→ HOW TO COMPLETE THIS TASK: For the entries that appear below, write out the exact text and omit the pictures.

→ Saved data entries:
□ □ □

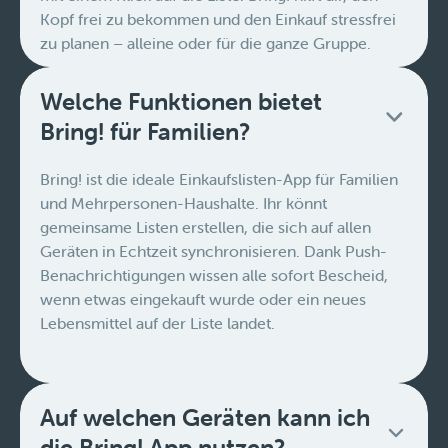
Kopf frei zu bekommen und den Einkauf stressfrei
zu planen – alleine oder für die ganze Gruppe.
Welche Funktionen bietet
Bring! für Familien?
Bring! ist die ideale Einkaufslisten-App für Familien
und Mehrpersonen-Haushalte. Ihr könnt
gemeinsame Listen erstellen, die sich auf allen
Geräten in Echtzeit synchronisieren. Dank Push-
Benachrichtigungen wissen alle sofort Bescheid,
wenn etwas eingekauft wurde oder ein neues
Lebensmittel auf der Liste landet.
Auf welchen Geräten kann ich
die Bring! App nutzen?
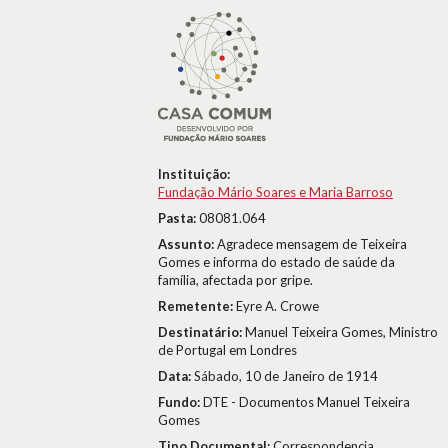
Instituição:
Fundação Mário Soares e Maria Barroso
Pasta:
08081.064
Assunto:
Agradece mensagem de Teixeira
Gomes e informa do estado de saúde da
família, afectada por gripe.
Remetente:
Eyre A. Crowe
Destinatário:
Manuel Teixeira Gomes, Ministro
de Portugal em Londres
Data:
Sábado, 10 de Janeiro de 1914
Fundo:
DTE - Documentos Manuel Teixeira
Gomes
Tipo Documental:
Correspondencia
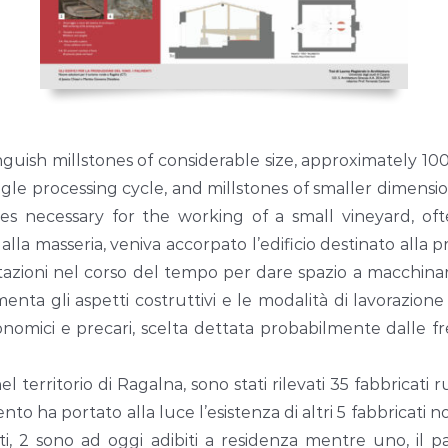
tinguish millstones of considerable size, approximately
le processing cycle, and millstones of smaller dimensi
es necessary for the working of a small vineyard, of
lla masseria, veniva accorpato l’edificio destinato alla pr
zioni nel corso del tempo per dare spazio a macchinari
nta gli aspetti costruttivi e le modalità di lavorazione 
onomici e precari, scelta dettata probabilmente dalle 
erritorio di Ragalna, sono stati rilevati 35 fabbricati rura
 ha portato alla luce l’esistenza di altri 5 fabbricati n
tti, 2 sono ad oggi adibiti a residenza mentre uno, il 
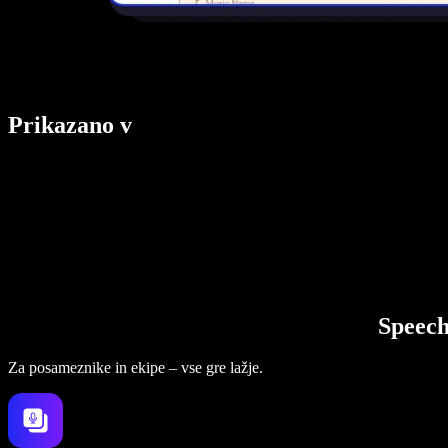
Prikazano v
Speech
Za posameznike in ekipe – vse gre lažje.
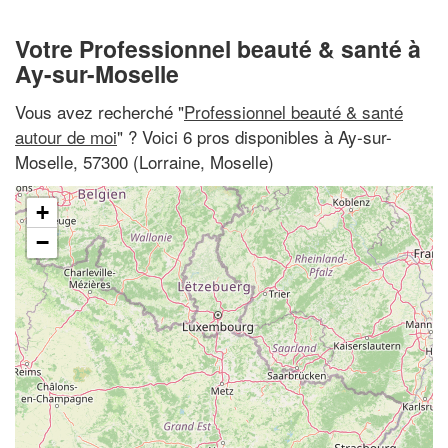
Votre Professionnel beauté & santé à
Ay-sur-Moselle
Vous avez recherché "
Professionnel beauté & santé
autour de moi
" ? Voici 6 pros disponibles à Ay-sur-
Moselle, 57300 (Lorraine, Moselle)
+
−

□ □ □

→ YOUR SOLUTION:
Kopf frei zu bekommen und den Einkauf stressfrei
zu planen – alleine oder für die ganze Gruppe.
Welche Funktionen bietet
Bring! für Familien?
Bring! ist die ideale Einkaufslisten-App für Familien
und Mehrpersonen-Haushalte. Ihr könnt
gemeinsame Listen erstellen, die sich auf allen
Geräten in Echtzeit synchronisieren. Dank Push-
Benachrichtigungen wissen alle sofort Bescheid,
wenn etwas eingekauft wurde oder ein neues
Lebensmittel auf der Liste landet.
Auf welchen Geräten kann ich
die Bring! App nutzen?
Instituição:
Fundação Mário Soares e Maria Barroso
Pasta:
08081.064
Assunto:
Agradece mensagem de Teixeira
Gomes e informa do estado de saúde da
família, afectada por gripe.
Remetente:
Eyre A. Crowe
Destinatário:
Manuel Teixeira Gomes, Ministro
de Portugal em Londres
Data:
Sábado, 10 de Janeiro de 1914
Fundo:
DTE - Documentos Manuel Teixeira
Gomes
Tipo Documental:
Correspondencia
tinguish millstones of considerable size, approximately
le processing cycle, and millstones of smaller dimensi
es necessary for the working of a small vineyard, of
lla masseria, veniva accorpato l’edificio destinato alla pr
zioni nel corso del tempo per dare spazio a macchinari
nta gli aspetti costruttivi e le modalità di lavorazione 
onomici e precari, scelta dettata probabilmente dalle 
erritorio di Ragalna, sono stati rilevati 35 fabbricati rura
 ha portato alla luce l’esistenza di altri 5 fabbricati n
tti, 2 sono ad oggi adibiti a residenza mentre uno, il 
Prikazano v
Speech
Za posameznike in ekipe – vse gre lažje.
Votre Professionnel beauté & santé à
Ay-sur-Moselle
Vous avez recherché "
Professionnel beauté & santé
autour de moi
" ? Voici 6 pros disponibles à Ay-sur-
Moselle, 57300 (Lorraine, Moselle)
+
−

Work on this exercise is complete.